1. The problem statement, all variables and given/known data

In this experiment a physical pendulum consisting of a rod and two large rubber stoppers (on top of each other) is swung from a point 1 mm from the end point. Calculate the moment of inertia of the pendulum about the point of suspension?

Data:
m=mass of rod=97.1 g
M=mass of the stoppers and the bolt=200 g
L=1 meter=length of rod
d=distance between the center of mass (CM) of the rod and the point of suspension=499 mm
D=distance between the center of mass of the stoppers and the Point of suspension=879 mm
R=distance between the Center of Mass of the rod-stopper system and the point of suspension=689 mm
theta (max)=the max angular displacement of the system from equilibrium (i.e. the max angular amplitude).
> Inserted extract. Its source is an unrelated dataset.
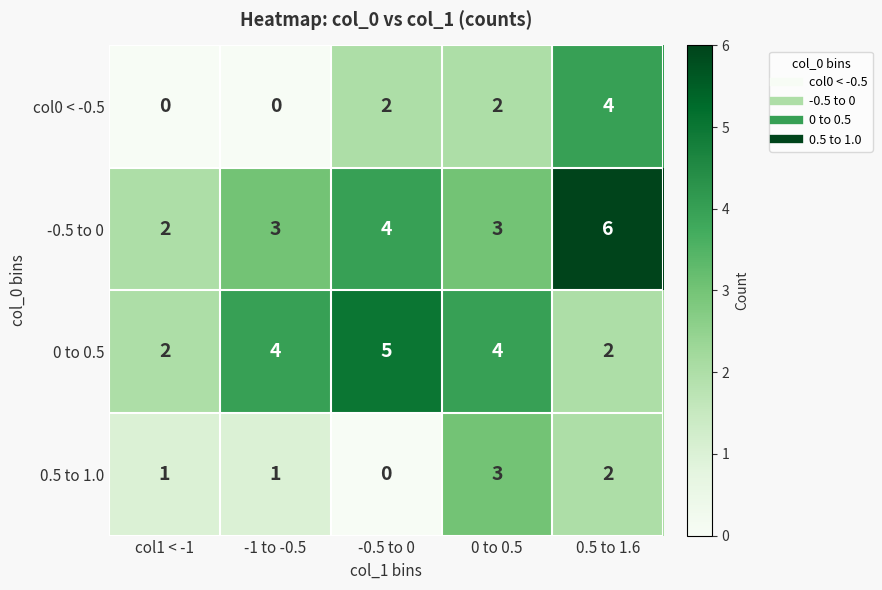

Reading right to left, transcribe all the data shown in this chart.

col0 < -0.5: 0.5 to 1.6=4	0 to 0.5=2	-0.5 to 0=2	-1 to -0.5=0	col1 < -1=0
-0.5 to 0: 0.5 to 1.6=6	0 to 0.5=3	-0.5 to 0=4	-1 to -0.5=3	col1 < -1=2
0 to 0.5: 0.5 to 1.6=2	0 to 0.5=4	-0.5 to 0=5	-1 to -0.5=4	col1 < -1=2
0.5 to 1.0: 0.5 to 1.6=2	0 to 0.5=3	-0.5 to 0=0	-1 to -0.5=1	col1 < -1=1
Remember, theta (max) should be less than about pi/12 radian for the motion to be simple harmonic)=90 degrees
T(sub e)=the experimental period of oscillation of the pendulum. (measure and record at least three sets of 10 complete oscillations)=17.39 seconds/10 oscillations.
r=the distance from the center of the ruler to the point of rotation (.499 m)





2. Relevant equations
Note: I was sick when my teacher taught this so I learned the following from a friend.
use parallel axis theorem+MOI of point masses


(I)totalrod = (I)ruler + (I)mass

(I)mass= MR^2 where R = the distance from the center of the point mass to the rotation

and M is the mass for the point mass (200 g)

(I)ruler is the parralel axis theorem which is like

(I)ruler= (I)centerofmass + Md^2

where (I)center of mass is equal to 1/3Mr^2 where r is the distance from the center of the ruler to the point of rotation (.5 meters) + Md^2...

3. The attempt at a solution
I was sick...I dunno Sorry!
Help..eh :)
Thanks so much! This is due tomorrow so Urgency is somewhat required LOL...I wish I was smart

rock.freak667

Well you know that I_{point mass}=mr², so you can find the I for the masses about the point of suspension (POS).

For a rod, about its center, the moment of inertia is 1/12ML².

Now the parallel axis theorem states that

I_POS=I_C+mR_POS²

You should be able to get the I for the rod about the POS now.

Now that both of the 'I's are about the same axis, the total I about that axis, is just the sum of the individual 'I' values.